Turkish prosecutors have issued detention warrants for 24 former and current civil servants due to their alleged links to a faith-based group accused by the Turkish government of masterminding a failed coup in Turkey in 2016, Turkish Minute reported, citing the Bold Medya news website.
The Turkish government accuses the Gülen movement of orchestrating the coup attempt on July 15, 2016 and labels it a “terrorist organization,” although the movement strongly denies involvement in the coup attempt or any terrorist activity.
The detention warrants for the 15 current and nine former civil servants were issued by the Ankara Chief Public Prosecutor’s Office on Friday based on witness statements and their payphone calls.

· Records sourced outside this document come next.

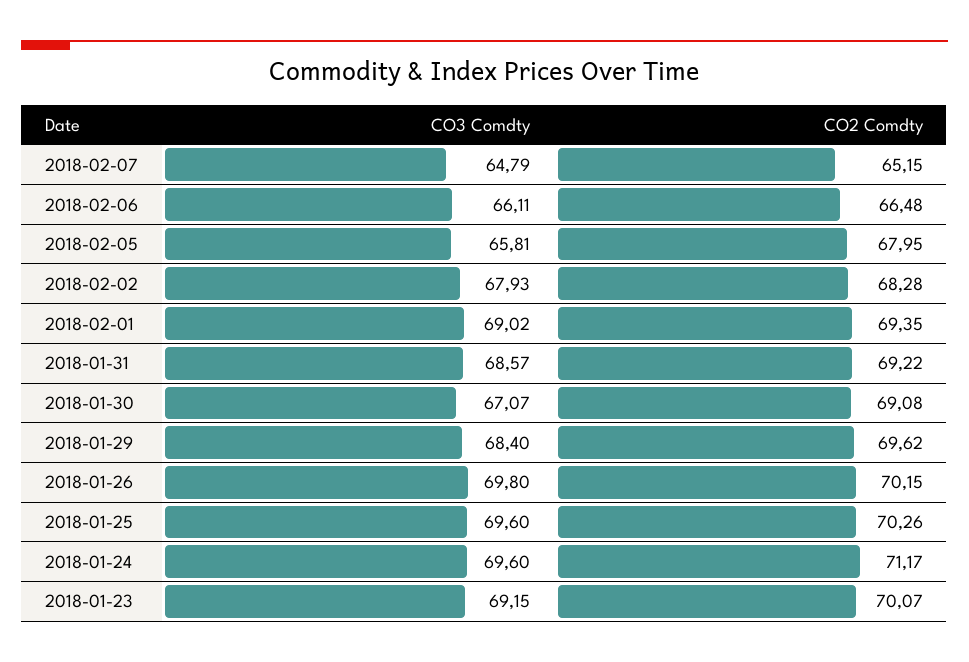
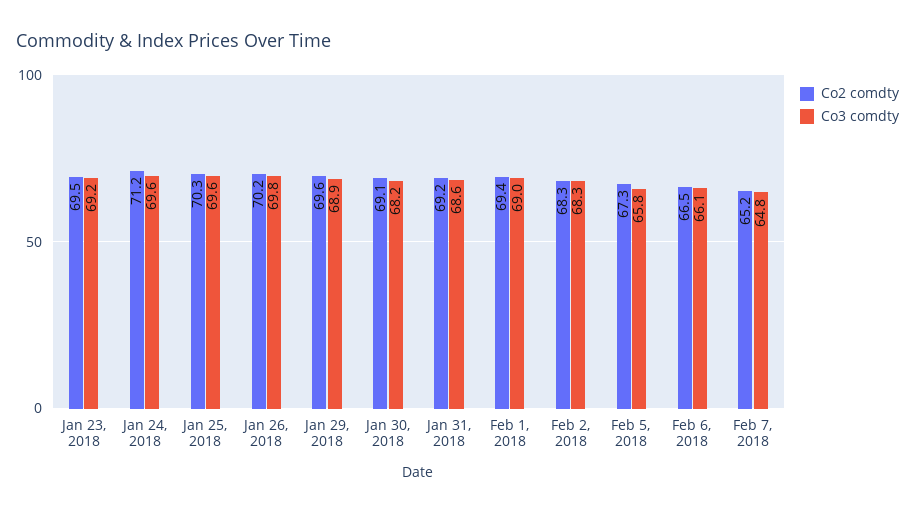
  {
    "CO3 Comdty": {
      "2018-02-07": 64.79,
      "2018-02-06": 66.11,
      "2018-02-05": 65.81,
-     "2018-02-02": 67.93,
+     "2018-02-02": 68.3,
      "2018-02-01": 69.02,
      "2018-01-31": 68.57,
-     "2018-01-30": 67.07,
+     "2018-01-30": 68.2,
-     "2018-01-29": 68.4,
+     "2018-01-29": 68.9,
      "2018-01-26": 69.8,
      "2018-01-25": 69.6,
      "2018-01-24": 69.6,
      "2018-01-23": 69.15
    },
    "CO2 Comdty": {
      "2018-02-07": 65.15,
      "2018-02-06": 66.48,
-     "2018-02-05": 67.95,
+     "2018-02-05": 67.3,
      "2018-02-02": 68.28,
      "2018-02-01": 69.35,
      "2018-01-31": 69.22,
      "2018-01-30": 69.08,
      "2018-01-29": 69.62,
      "2018-01-26": 70.15,
      "2018-01-25": 70.26,
      "2018-01-24": 71.17,
-     "2018-01-23": 70.07
+     "2018-01-23": 69.5
    }
  }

They are accused of secretly communicating with their contacts within the movement via payphones.
The so-called “payphone investigations” are based on call records. The prosecutors assume that a member of the Gülen movement used the same payphone to call all his contacts consecutively. Based on that assumption, when an alleged member of the movement is found in call records, it is assumed that the other numbers called right before or after that call also belong to people with Gülen links.

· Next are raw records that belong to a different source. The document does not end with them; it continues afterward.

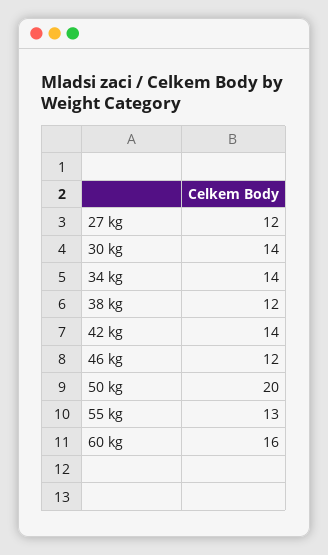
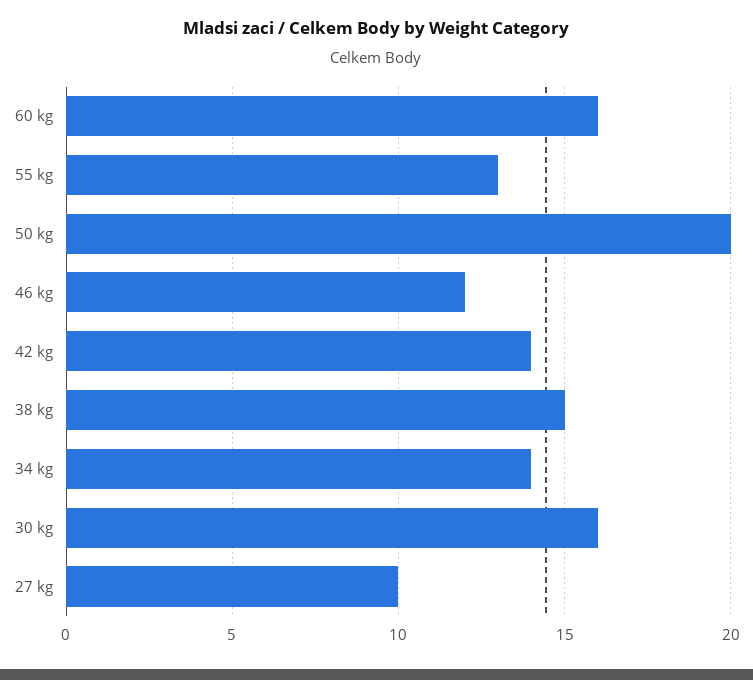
  {
-   "27 kg": 12,
+   "27 kg": 10,
-   "30 kg": 14,
+   "30 kg": 16,
    "34 kg": 14,
-   "38 kg": 12,
+   "38 kg": 15,
    "42 kg": 14,
    "46 kg": 12,
    "50 kg": 20,
    "55 kg": 13,
    "60 kg": 16
  }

Following the abortive putsch, the Turkish government declared a state of emergency and carried out a massive purge of state institutions under the pretext of an anti-coup fight. More than 130,000 public servants, including 4,156 judges and prosecutors, as well as 29,444 members of the armed forces were summarily removed from their jobs for alleged membership in or relationships with “terrorist organizations” by emergency decree-laws subject to neither judicial nor parliamentary scrutiny.